Need to shut down comparative effectiveness now.
Suddenly end of life care is back in vogue.
Here’s the New York Times explaining why:
In a study that sheds new light on the effects of end-of-life care, doctors have found that patients with terminal lung cancer who began receiving palliative care immediately upon diagnosis not only were happier, more mobile and in less pain as the end neared — but they also lived nearly three months longer.
The findings, published online Wednesday by The New England Journal of Medicine, confirmed what palliative care specialists had long suspected. The study also, experts said, cast doubt on the decision to strike end-of-life provisions from the health care overhaul passed last year.
“It shows that palliative care is the opposite of all that rhetoric about ‘death panels,’ ” said Dr. Diane E. Meier, director of the Center to Advance Palliative Care at Mount Sinai School of Medicine and co-author of an editorial in the journal accompanying the study. “It’s not about killing Granny; it’s about keeping Granny alive as long as possible — with the best quality of life.”
Here’s what the study found and what the New York Times conveniently ignores: People with end stage lung cancer who were given palliative care at diagnosis — and simultaneously with standard cancer care —
had a significantly better quality of life and significantly lower rates of depression than those who received only standard care.
They also lived longer — median survival for patients in the simultaneous-care group was 11.6 months and in the standard-care group was 8.9 months (P = .02).
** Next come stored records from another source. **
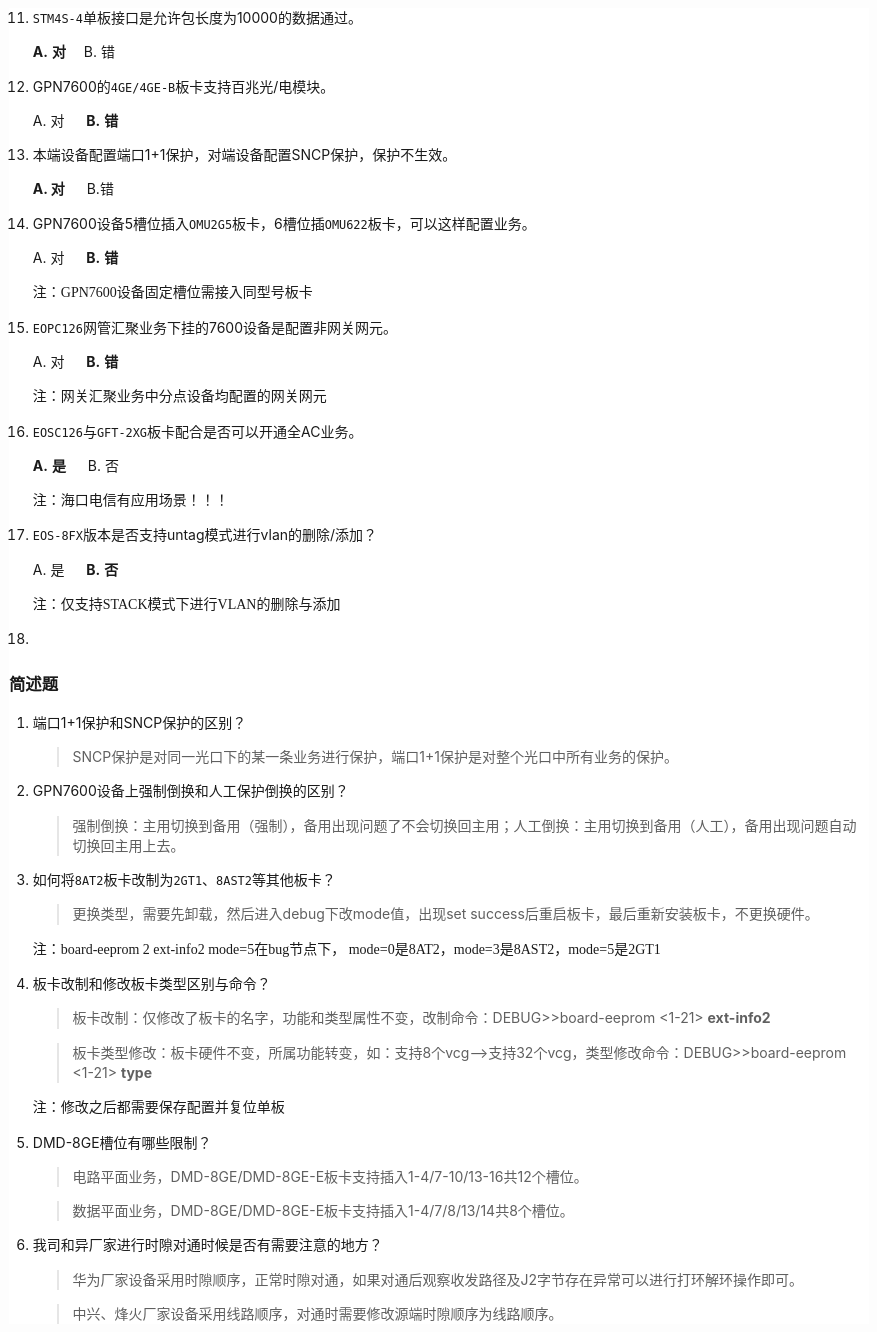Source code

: 11. `STM4S-4`单板接口是允许包长度为10000的数据通过。

     **A.** **对**&emsp;   B. 错

12. GPN7600的`4GE/4GE-B`板卡支持百兆光/电模块。 

    A. 对 &emsp;   **B.** **错**

13. 本端设备配置端口1+1保护，对端设备配置SNCP保护，保护不生效。

    **A. 对** &emsp;  B.错

14. GPN7600设备5槽位插入`OMU2G5`板卡，6槽位插`OMU622`板卡，可以这样配置业务。

    A. 对 &emsp;   **B.** **错**

    <font face="仿宋">注：GPN7600设备固定槽位需接入同型号板卡</font>

15. `EOPC126`网管汇聚业务下挂的7600设备是配置非网关网元。

     A. 对 &emsp;  **B.** **错**

    <font face="仿宋">注：网关汇聚业务中分点设备均配置的网关网元</font>

16. `EOSC126`与`GFT-2XG`板卡配合是否可以开通全AC业务。 

    **A.** **是** &emsp;   B. 否

    <font face="仿宋">注：海口电信有应用场景！！！</font>

17. `EOS-8FX`版本是否支持untag模式进行vlan的删除/添加？ 

    A. 是  &emsp;  **B.** **否**

    <font face="仿宋">注：仅支持STACK模式下进行VLAN的删除与添加</font>

18. 

    

### 简述题

1. 端口1+1保护和SNCP保护的区别？

   > SNCP保护是对同一光口下的某一条业务进行保护，端口1+1保护是对整个光口中所有业务的保护。

2. GPN7600设备上强制倒换和人工保护倒换的区别？ 

   > 强制倒换：主用切换到备用（强制），备用出现问题了不会切换回主用；人工倒换：主用切换到备用（人工），备用出现问题自动切换回主用上去。

3. 如何将`8AT2`板卡改制为`2GT1`、`8AST2`等其他板卡？

   > 更换类型，需要先卸载，然后进入debug下改mode值，出现set success后重启板卡，最后重新安装板卡，不更换硬件。

   <font face="仿宋">注：board-eeprom 2 ext-info2 mode=5在bug节点下， mode=0是8AT2，mode=3是8AST2，mode=5是2GT1</font>

4. 板卡改制和修改板卡类型区别与命令？

   > 板卡改制：仅修改了板卡的名字，功能和类型属性不变，改制命令：DEBUG>>board-eeprom <1-21> **ext-info2**  <name> 

   > 板卡类型修改：板卡硬件不变，所属功能转变，如：支持8个vcg—>支持32个vcg，类型修改命令：DEBUG>>board-eeprom <1-21> **type** <type-name>

   <font face="仿宋">注：修改之后都需要保存配置并复位单板</font>

5. DMD-8GE槽位有哪些限制？

   > 电路平面业务，DMD-8GE/DMD-8GE-E板卡支持插入1-4/7-10/13-16共12个槽位。
   
   > 数据平面业务，DMD-8GE/DMD-8GE-E板卡支持插入1-4/7/8/13/14共8个槽位。

6. 我司和异厂家进行时隙对通时候是否有需要注意的地方？

   > 华为厂家设备采用时隙顺序，正常时隙对通，如果对通后观察收发路径及J2字节存在异常可以进行打环解环操作即可。

   > 中兴、烽火厂家设备采用线路顺序，对通时需要修改源端时隙顺序为线路顺序。



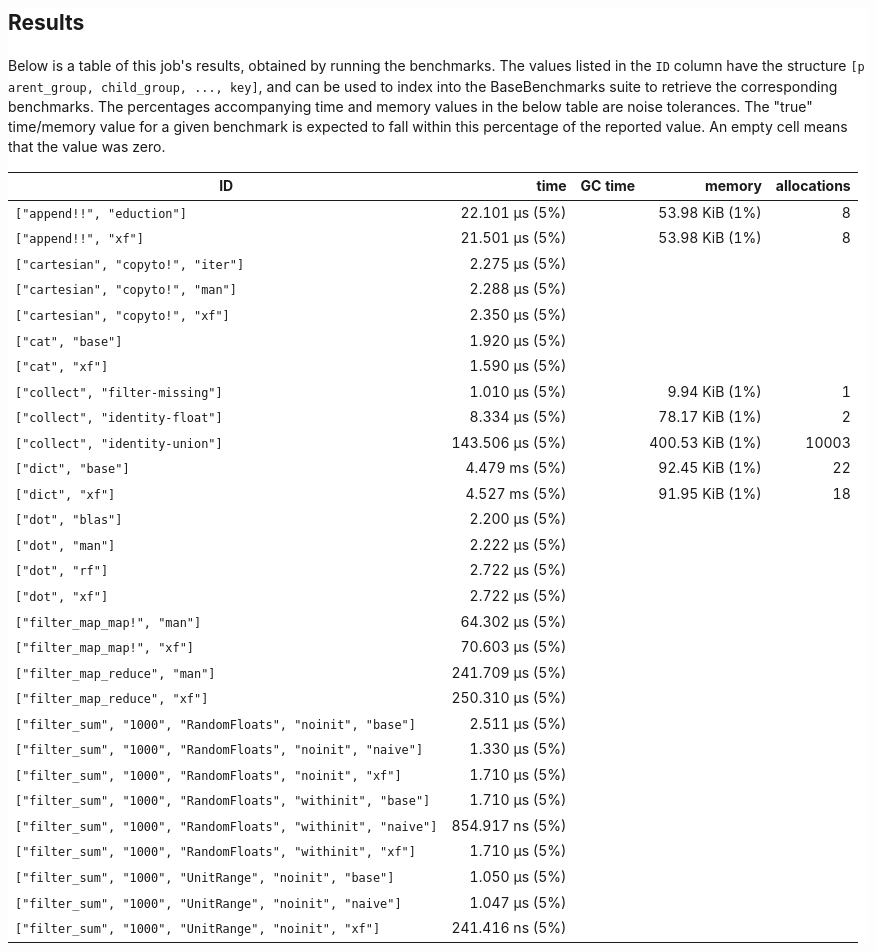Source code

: ## Results
Below is a table of this job's results, obtained by running the benchmarks.
The values listed in the `ID` column have the structure `[parent_group, child_group, ..., key]`, and can be used to
index into the BaseBenchmarks suite to retrieve the corresponding benchmarks.
The percentages accompanying time and memory values in the below table are noise tolerances. The "true"
time/memory value for a given benchmark is expected to fall within this percentage of the reported value.
An empty cell means that the value was zero.

| ID                                                             | time            | GC time | memory          | allocations |
|----------------------------------------------------------------|----------------:|--------:|----------------:|------------:|
| `["append!!", "eduction"]`                                     |  22.101 μs (5%) |         |  53.98 KiB (1%) |           8 |
| `["append!!", "xf"]`                                           |  21.501 μs (5%) |         |  53.98 KiB (1%) |           8 |
| `["cartesian", "copyto!", "iter"]`                             |   2.275 μs (5%) |         |                 |             |
| `["cartesian", "copyto!", "man"]`                              |   2.288 μs (5%) |         |                 |             |
| `["cartesian", "copyto!", "xf"]`                               |   2.350 μs (5%) |         |                 |             |
| `["cat", "base"]`                                              |   1.920 μs (5%) |         |                 |             |
| `["cat", "xf"]`                                                |   1.590 μs (5%) |         |                 |             |
| `["collect", "filter-missing"]`                                |   1.010 μs (5%) |         |   9.94 KiB (1%) |           1 |
| `["collect", "identity-float"]`                                |   8.334 μs (5%) |         |  78.17 KiB (1%) |           2 |
| `["collect", "identity-union"]`                                | 143.506 μs (5%) |         | 400.53 KiB (1%) |       10003 |
| `["dict", "base"]`                                             |   4.479 ms (5%) |         |  92.45 KiB (1%) |          22 |
| `["dict", "xf"]`                                               |   4.527 ms (5%) |         |  91.95 KiB (1%) |          18 |
| `["dot", "blas"]`                                              |   2.200 μs (5%) |         |                 |             |
| `["dot", "man"]`                                               |   2.222 μs (5%) |         |                 |             |
| `["dot", "rf"]`                                                |   2.722 μs (5%) |         |                 |             |
| `["dot", "xf"]`                                                |   2.722 μs (5%) |         |                 |             |
| `["filter_map_map!", "man"]`                                   |  64.302 μs (5%) |         |                 |             |
| `["filter_map_map!", "xf"]`                                    |  70.603 μs (5%) |         |                 |             |
| `["filter_map_reduce", "man"]`                                 | 241.709 μs (5%) |         |                 |             |
| `["filter_map_reduce", "xf"]`                                  | 250.310 μs (5%) |         |                 |             |
| `["filter_sum", "1000", "RandomFloats", "noinit", "base"]`     |   2.511 μs (5%) |         |                 |             |
| `["filter_sum", "1000", "RandomFloats", "noinit", "naive"]`    |   1.330 μs (5%) |         |                 |             |
| `["filter_sum", "1000", "RandomFloats", "noinit", "xf"]`       |   1.710 μs (5%) |         |                 |             |
| `["filter_sum", "1000", "RandomFloats", "withinit", "base"]`   |   1.710 μs (5%) |         |                 |             |
| `["filter_sum", "1000", "RandomFloats", "withinit", "naive"]`  | 854.917 ns (5%) |         |                 |             |
| `["filter_sum", "1000", "RandomFloats", "withinit", "xf"]`     |   1.710 μs (5%) |         |                 |             |
| `["filter_sum", "1000", "UnitRange", "noinit", "base"]`        |   1.050 μs (5%) |         |                 |             |
| `["filter_sum", "1000", "UnitRange", "noinit", "naive"]`       |   1.047 μs (5%) |         |                 |             |
| `["filter_sum", "1000", "UnitRange", "noinit", "xf"]`          | 241.416 ns (5%) |         |                 |             |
This survival benefit of 2.7 months is similar to that achieved with standard chemotherapy regimens.
The New York Times skews the study to make it seem that palliative care was used instead of actual treatment of the disease and that it was therefore wrong to eliminate end of life counseling from Obamacare by calling it a death panel.
In fact, end of life counseling in the original version of Obamacare was not about “keeping Granny alive longer.”
Section 1233 of the health-care bill drafted would have paid doctors to give Medicare patients end-of-life counseling “every five years — or sooner if the patient gets a terminal diagnosis.”
And the counseling was to include advanced care planning, including key questions and considerations, important steps, and suggested people to talk to about “living wills and durable powers of attorney, and their uses …a list of national and State-specific resources to assist consumers and their families.” Not a word about living longer. To suggest now that’s what Democrats meant is absurd: If spending more money to let Granny live longer after a terminal diagnosis was the goal, why keep reminding people every five years about “living wills”?
Because it’s a way of telling seniors as they get older that living longer is not very valuable. Here’s Victor Fuchs, an Obamacare advocate, economist, and long-time consultant to Donald Berwick and Obama’s health policy adviser Ezekiel Emanuel, on technologies that extend life:
..further gains in life expectancy will mostly mean keeping more Americans alive while they are retired and dependent on indirect transfers of funds from younger workers for much of their living expenses, health care, and social services.
Because keeping people alive longer is so…wasteful, Fuchs suggests government discourage “innovations that increase life expectancy” in favor of “innovations, such as joint replacement, that improve the quality of life for both the elderly and the near-elderly.”
This is ideology masquerading as science. In fact, advances that improve quality of life also tend to improve survival, especially when it comes to diseases associated with aging. And it winds up reducing or slowing the cost of treatment. Since 1996, the average per patient costs for cancer, heart disease, and mental illness have declined in inflation adjusted dollars. And life expectancy continues to increase as well.
But that’s not good enough for Fuchs, Berwick, and others. And just because end of life counseling is gone, Obamacare has other tools to shorten life. Hospice care is being cut under Medicare. Another way to shorten life is to have the government not pay for any new technology that doesn’t meet this goal. Still another is not to count spending on such innovations when determining if a health plan spent the federally required 80-85 percent of its premiums on medical care.
Steering people to use fewer life-extending innovations based on what the government thinks is valuable is the defining function of Obamacare. As Fuchs states: the government should only pay for “innovations whose main effect is to substantially decrease cost while holding quality constant or reducing it only slightly.” The combination of palliative and standard care for end stage lung cancer patients would not meet that government set criterion.
Reduce quality and discourage people from living longer? Maybe the term “Death Panels” isn’t so inaccurate after all.